Adversarial evaluation, not just acceptance testing. The frontier-lab pattern that pays off is red-teaming: expert reviewers actively trying to break the model on the cases that matter, not just confirming it works on the easy ones. The 4× reduction in unflagged code flaws in Claude Opus 4.8 didn't come from more examples. It came from reviewers who were paid to find the unflagged ones.

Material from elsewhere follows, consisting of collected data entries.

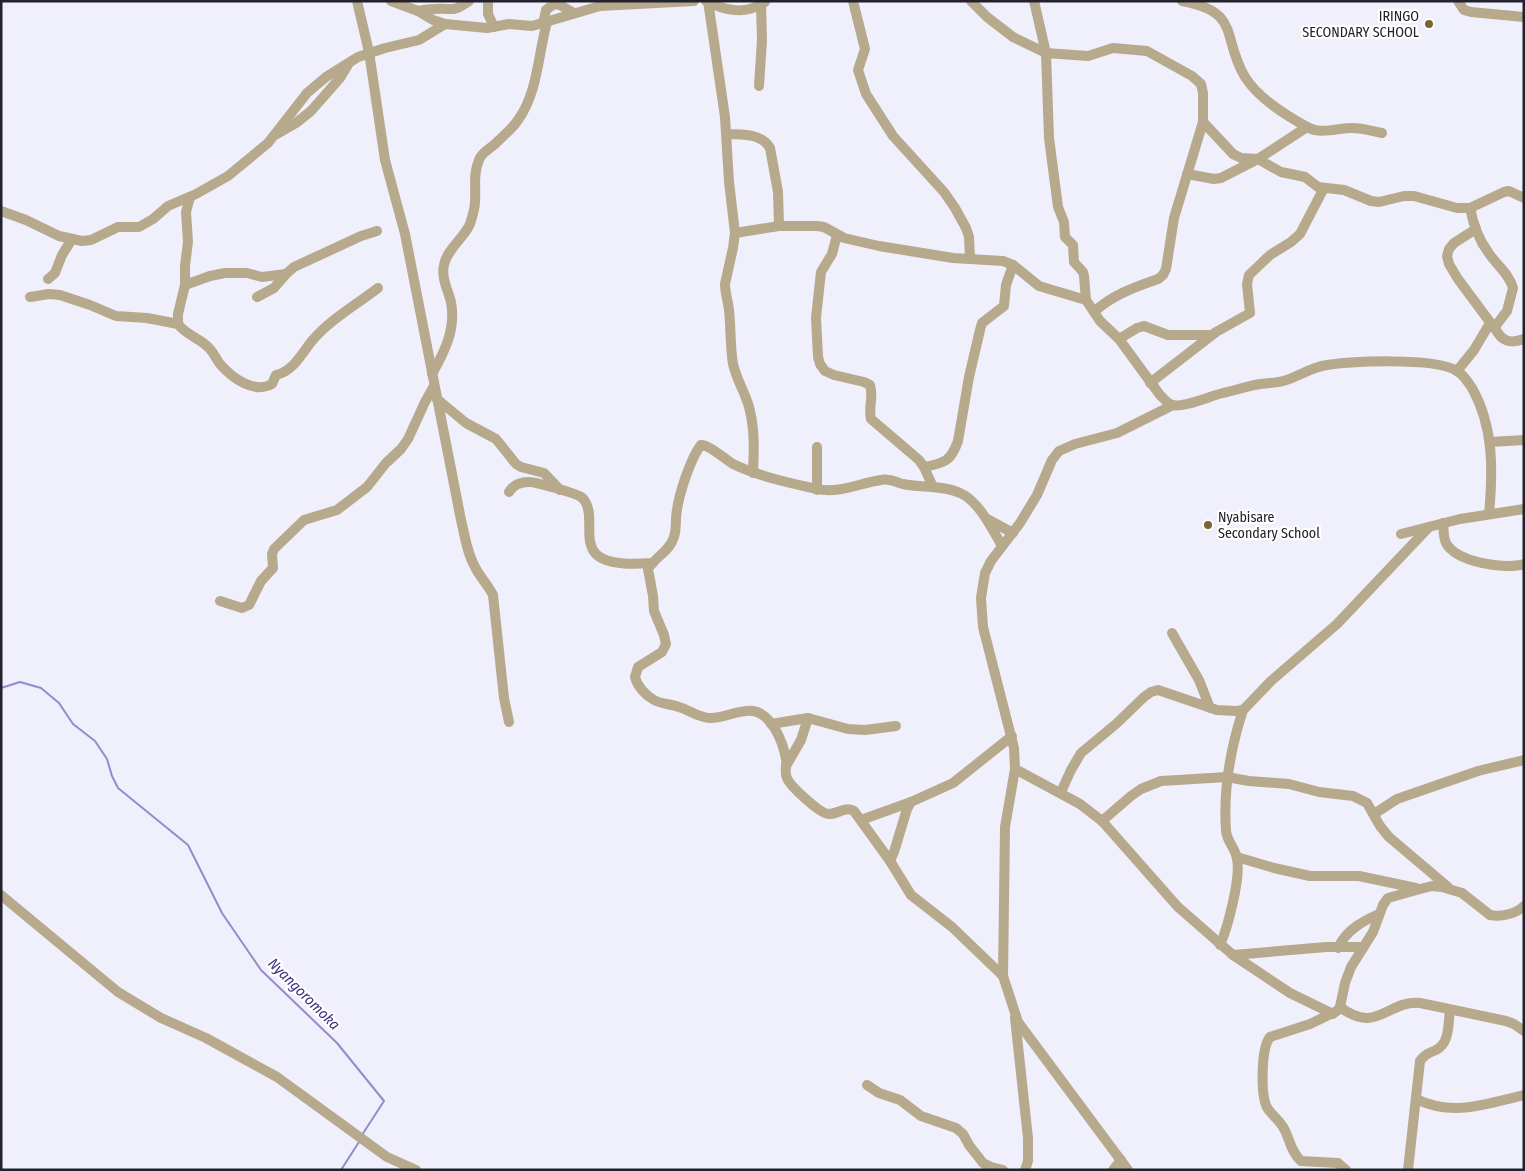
<svg xmlns="http://www.w3.org/2000/svg" width="1525" height="1171" viewBox="0 0 1525 1171" font-family="'Fira Sans Condensed',sans-serif">
  <style>
    .lines { fill: none; stroke-linecap: round; stroke-linejoin: round }
    .stream { stroke: #948bcd; stroke-width: 2 }
    .minor { stroke: #b7a98c; stroke-width: 10 }
    .poi-dot { fill: #7a6434; stroke: #fff; stroke-width: 2 }
    .labels { text-anchor: middle; dominant-baseline: central; stroke-width: 4.5; stroke-linejoin: round; paint-order: stroke }
    .poi-label { font-size: 14px; fill: #22212c; stroke: #fff; text-anchor: end }
    .water-label { font-size: 15px; font-style: italic; fill: #43317f; stroke: #fff }
  </style>
  <rect width="100%" height="100%" fill="#f0effc"/>
  <g class="lines">
    <g class="stream">
      <polyline points="1,688 20,682 41,688 59,703 73,724 95,741 107,759 112,776 118,788 188,845 222,913 261,970 337,1043 384,1101 362,1135"/>
      <polyline points="341,1170 359,1142"/>
    </g>
    <g class="minor">
      <path d="M 357,1 L 369,52 L 385,160 L 405,234 L 461,520 C 465,536 467,554 476,569 C 481,578 488,585 493,595 L 504,698 L 509,722"/>
      <polyline points="391,1 418,11 433,20 445,24 487,28 509,24 532,26 600,6 694,1"/>
      <polyline points="488,1 488,14 494,27"/>
      <path d="M 706,1 C 725,11 747,15 765,2"/>
      <path d="M 708,1 L 725,117 L 729,182 L 735,233 L 733,248 L 725,284 C 725,293 728,301 729,310 C 731,328 730,346 733,364 C 737,381 745,392 749,407 C 755,429 754,451 753,473"/>
      <polyline points="853,1 865,49 858,70 866,94 893,136 944,192 955,208 966,228 969,237 970,259"/>
      <path d="M 971,1 L 987,17 L 1013,37 L 1046,53 L 1088,56 L 1113,48 L 1147,51 L 1192,76 L 1201,84 L 1203,93 L 1203,122 L 1174,218 L 1166,269 L 1163,275 L 1158,279 C 1135,287 1112,295 1094,312"/>
      <polyline points="1034,1 1046,53 1049,138 1058,207 1064,222 1065,237 1073,245 1074,262 1083,272 1084,276 1086,300"/>
      <path d="M 1182,1 C 1242,12 1221,37 1245,77 C 1258,98 1285,115 1307,127 C 1321,135 1337,128 1352,128 C 1362,128 1372,131 1382,133"/>
      <polyline points="1458,1 1464,10 1471,12 1524,17"/>
      <path d="M 418,11 C 423,10 429,9 434,9 C 453,7 450,14 469,1"/>
      <polyline points="543,24 546,10 554,4 560,5 574,13"/>
      <polyline points="759,86 762,40 761,4"/>
      <polyline points="1203,122 1233,154 1241,158 1258,159 1281,172 1305,177 1318,187 1344,190 1371,201 1379,202 1404,196 1414,196 1457,208 1470,208 1504,192 1509,191 1524,198"/>
      <polyline points="277,134 296,123 311,111 340,78 349,63"/>
      <path d="M 727,134 C 743,135 761,133 770,148 L 778,192 L 779,226"/>
      <polyline points="1187,174 1214,179 1221,178 1258,159 1307,127"/>
      <path d="M 190,197 L 186,212 L 188,242 L 185,266 L 185,285 L 178,314 L 178,324 C 187,336 200,338 209,348 C 214,353 216,359 220,364 C 232,378 254,394 272,384 L 276,375 C 293,371 301,355 311,342 C 329,320 356,305 378,288"/>
      <path d="M 1470,208 C 1473,223 1479,240 1488,252 C 1496,265 1509,273 1513,288 L 1507,311 L 1494,328"/>
      <polyline points="1,211 26,220 59,236 82,241 91,240 118,227 139,227 153,219 168,206 196,194 228,176 268,143 307,93 326,77 358,57 385,48 419,40 445,24"/>
      <path d="M 1476,229 L 1454,243 L 1449,249 L 1447,256 L 1449,264 L 1458,279 L 1501,337 C 1508,343 1515,342 1524,339"/>
      <path d="M 735,233 L 779,226 L 817,226 L 824,227 L 844,238 L 879,246 L 953,258 L 1003,261 L 1013,265 L 1039,286 L 1086,300 L 1100,321 L 1119,339 L 1160,395 C 1164,399 1167,403 1172,405 C 1184,408 1210,396 1223,393 C 1236,390 1248,386 1260,384 C 1268,383 1276,383 1283,381 C 1296,378 1308,369 1322,366 C 1349,361 1435,357 1457,371 C 1463,374 1468,382 1472,388 C 1494,427 1493,471 1489,514"/>
      <path d="M 837,235 L 832,254 L 821,272 L 816,318 L 818,357 L 820,364 L 825,371 L 834,375 L 864,382 L 870,385 C 874,397 868,407 871,419 L 919,460 L 924,467 L 933,487"/>
      <polyline points="48,279 55,273 62,255 72,239"/>
      <polyline points="185,285 210,276 225,273 247,273 262,277 286,274"/>
      <polyline points="30,297 49,294 60,295 90,305 116,316 147,318 178,324"/>
      <polyline points="257,297 274,288 286,274 294,267 361,236 377,231"/>
      <polyline points="1119,339 1137,328 1144,326 1168,335 1211,335"/>
      <polyline points="1457,371 1474,350 1490,323"/>
      <path d="M 432,374 C 445,351 456,329 451,302 C 448,290 441,278 444,265 C 447,249 464,238 470,224 C 472,217 475,209 475,202 C 476,187 473,174 479,160 C 482,151 491,149 497,142 C 504,135 513,128 518,120 C 538,92 538,55 547,22"/>
      <polyline points="1150,383 1216,332 1250,313 1247,284 1249,275 1270,255 1291,242 1300,234 1324,188"/>
      <polyline points="437,399 466,423 496,439 516,464 521,467 544,473 560,490"/>
      <polyline points="1490,442 1524,440"/>
      <polyline points="817,447 817,490"/>
      <path d="M 924,467 C 945,463 951,461 958,441 L 969,377 L 980,330 L 982,323 L 1004,306 L 1006,285 L 1013,265"/>
      <path d="M 509,492 C 513,485 521,482 529,482 C 535,482 576,493 581,497 C 583,498 585,501 586,503 C 594,518 583,542 597,555 C 609,566 638,564 653,563"/>
      <polyline points="987,519 1013,533"/>
      <path d="M 1443,523 C 1444,529 1443,537 1446,543 C 1456,562 1505,570 1524,564"/>
      <polyline points="1401,534 1460,519 1524,509"/>
      <path d="M 1002,546 C 992,529 979,501 960,493 C 943,485 921,488 903,484 C 896,482 888,478 881,480 C 860,483 838,494 817,489 C 789,483 758,476 733,464 C 725,459 708,444 701,445 C 691,457 679,494 677,510 C 675,519 677,528 674,537 C 670,551 655,557 648,569 L 653,596 L 654,611 L 664,635 L 666,644 L 662,652 L 638,667 L 635,677 C 637,686 645,695 654,700 C 661,704 671,704 679,707 C 689,710 701,719 711,718 C 725,718 740,709 753,711 C 772,714 783,742 786,759 C 787,765 784,772 787,778 C 790,786 820,814 829,814 C 839,814 844,806 854,811 L 890,861 L 911,895 L 952,927 L 1003,976 L 1018,1022 L 1128,1170"/>
      <polyline points="220,601 242,608 249,605 261,581 273,568 272,554 274,549 304,520 337,510 367,487 386,463 401,449 408,439 425,402 434,386"/>
      <polyline points="1172,633 1199,680 1210,708"/>
      <polyline points="771,724 808,718 848,729 865,730 896,726"/>
      <polyline points="786,766 801,740 808,718"/>
      <polyline points="1015,769 1080,804 1102,821 1178,907 1233,955 1290,993 1333,1014"/>
      <polyline points="1061,792 1071,770 1081,753 1116,724 1144,697 1151,692 1158,690 1217,710 1236,711 1243,710 1247,706 1271,681 1337,624 1429,527"/>
      <polyline points="1374,814 1397,799 1478,771 1524,760"/>
      <polyline points="861,820 911,802"/>
      <polyline points="1102,821 1131,796 1141,789 1161,781 1227,777 1249,781 1289,784 1319,792 1353,796 1367,803 1380,826 1389,837 1448,887"/>
      <polyline points="1237,857 1274,868 1310,876 1359,876 1416,888"/>
      <polyline points="890,861 894,852 907,809 911,802 953,783 1012,736"/>
      <polyline points="1,895 118,992 161,1018 206,1038 277,1077 387,1157 416,1170"/>
      <path d="M 1220,945 C 1228,927 1241,877 1237,859 C 1236,849 1227,842 1226,831 C 1223,789 1230,750 1243,710"/>
      <path d="M 1338,948 C 1346,930 1363,921 1379,914"/>
      <polyline points="1233,955 1326,947 1363,947"/>
      <polyline points="1003,976 1005,827 1015,769 1014,748 983,627 981,598 985,573 991,561 1020,523 1037,495 1052,460 1059,451 1075,444 1117,433 1173,405"/>
      <path d="M 1340,1007 C 1377,1035 1387,1000 1420,1003 L 1506,1021 L 1514,1024 L 1524,1031"/>
      <polyline points="1015,1018 1028,1138 1028,1161 1025,1170"/>
      <polyline points="867,1085 879,1093 900,1100 921,1116 956,1128 963,1134 969,1145 983,1163 991,1167 1003,1170"/>
      <path d="M 1416,1099 C 1454,1117 1485,1104 1524,1095"/>
      <polyline points="1113,1170 1121,1160"/>
      <path d="M 1346,1170 L 1338,1163 L 1301,1161 C 1290,1151 1290,1138 1283,1127 C 1279,1120 1272,1115 1268,1109 C 1260,1097 1261,1048 1270,1037 L 1310,1024 L 1337,1011 L 1340,1007 L 1345,983 L 1351,967 L 1373,932 L 1383,905 L 1388,898 L 1420,889 L 1432,886 L 1442,887 L 1462,893 L 1490,915 C 1501,917 1516,914 1524,906"/>
      <path d="M 1408,1170 L 1420,1061 C 1425,1054 1429,1053 1436,1050 C 1450,1043 1448,1024 1450,1010"/>
    </g>
  </g>
  <g class="poi-dot">
    <circle cx="1429" cy="24" r="5"/>
    <circle cx="1208" cy="525" r="5"/>
  </g>
  <g class="labels">
    <g class="poi-label">
      <text x="1419" y="16">IRINGO<tspan x="1419" dy="16">SECONDARY SCHOOL</tspan></text>
      <text x="1218" y="517" text-anchor="start">Nyabisare<tspan x="1218" dy="16">Secondary School</tspan></text>
    </g>
    <g class="water-label">
      <text transform="translate(304 994) rotate(45)">Nyangoromoka</text>
    </g>
  </g>
  <rect width="1525" height="1171" fill="none" stroke="#22212c" stroke-width="5"/>
</svg>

This is the inverted economics in concrete form: small team, high judgment, adversarial design, expensive per hour, cheap per unit of actual model improvement. The teams that internalize this will train models that perform in their domain. The teams that don't will buy a lot of labeled data and ship a model that demos well in the meeting and fails in production.
Where Sonnet Code fits
A $1B-a-year line item on human data at the frontier labs is the easy story. The harder, more useful story is that the shape of the work changed — and the same shape applies at any scale below frontier. AI training at Sonnet Code is exactly the operating model the new economics demand: senior engineers and domain experts who design the failure-mode rubrics that make evaluation meaningful, conduct adversarial red-team review on the cases your model has to get right, and stand up the human-in-the-loop discipline that breaks the model-trains-on-its-own-output loop in your specific domain. AI development is the engineering half: the eval harnesses that turn that expert judgment into a measured number, the fine-tune and RLHF pipelines that actually consume the evaluations, and the production guardrails that route around the failure modes the experts surfaced.
The cheap-volume era is over. The teams that win the next phase are the ones whose training program looks more like a clinical-trials operation than a labeling vendor — and that's the program worth standing up before the next model lands.